Exercice écrit:
Recopiez mot pour mot toutes les lignes de la liste ci-dessous, en laissant les images de côté.

--- Liste de l'exercice ---

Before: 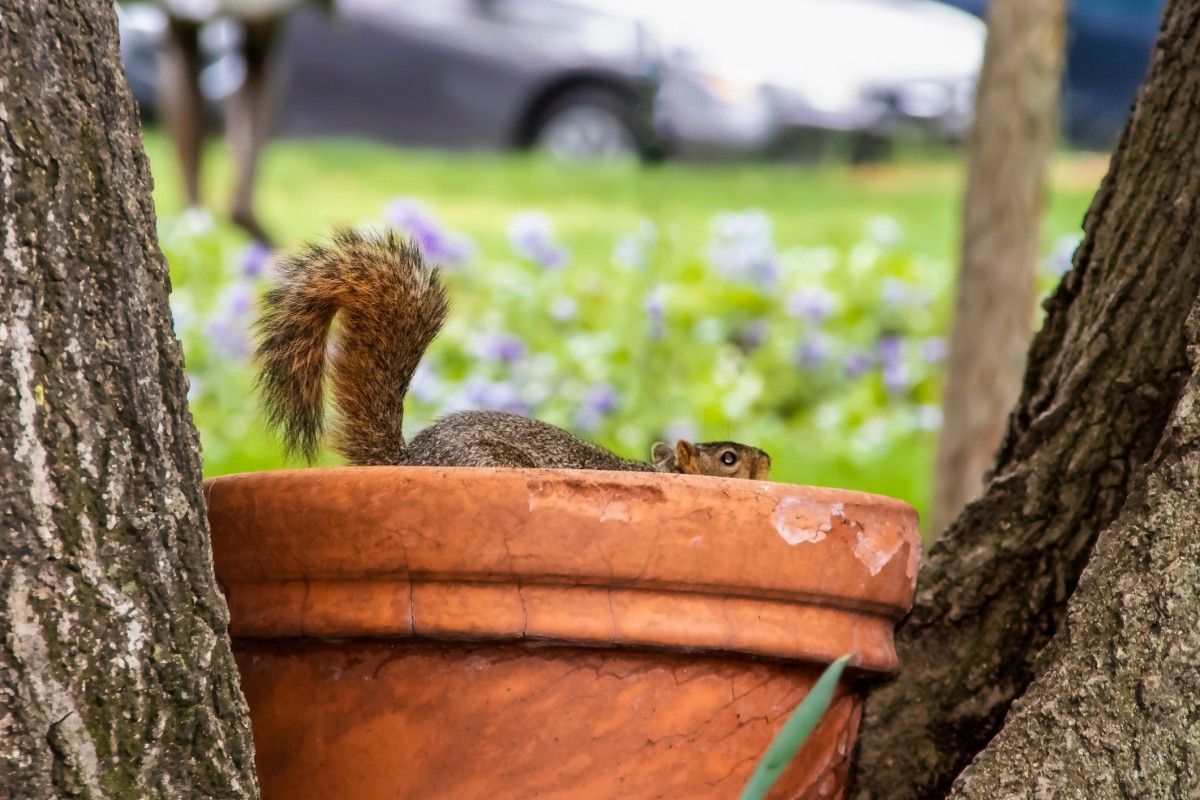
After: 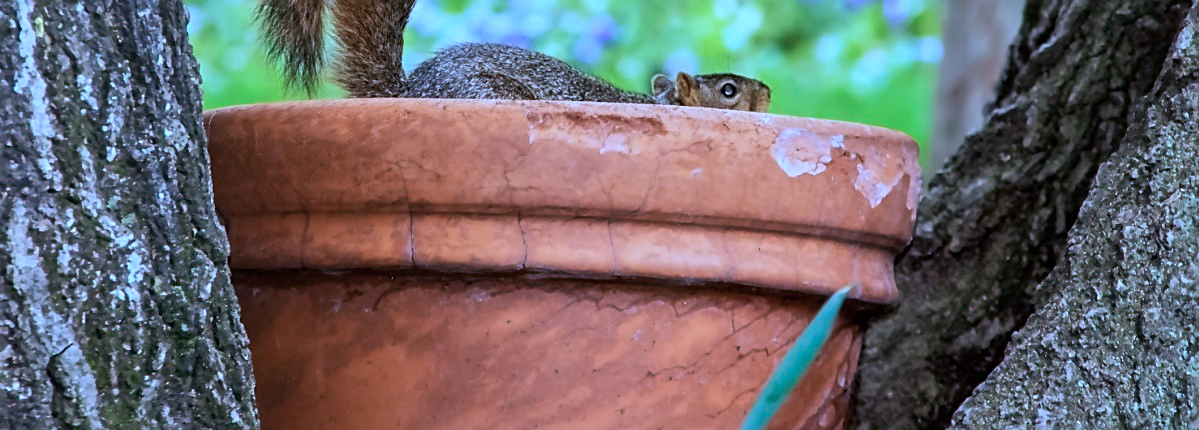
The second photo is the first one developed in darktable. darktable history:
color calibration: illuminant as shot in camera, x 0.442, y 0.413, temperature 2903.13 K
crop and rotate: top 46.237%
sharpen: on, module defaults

---

Réponse:
Before: 
After: 
The second photo is the first one developed in darktable. darktable history:
color calibration: illuminant as shot in camera, x 0.442, y 0.413, temperature 2903.13 K
crop and rotate: top 46.237%
sharpen: on, module defaults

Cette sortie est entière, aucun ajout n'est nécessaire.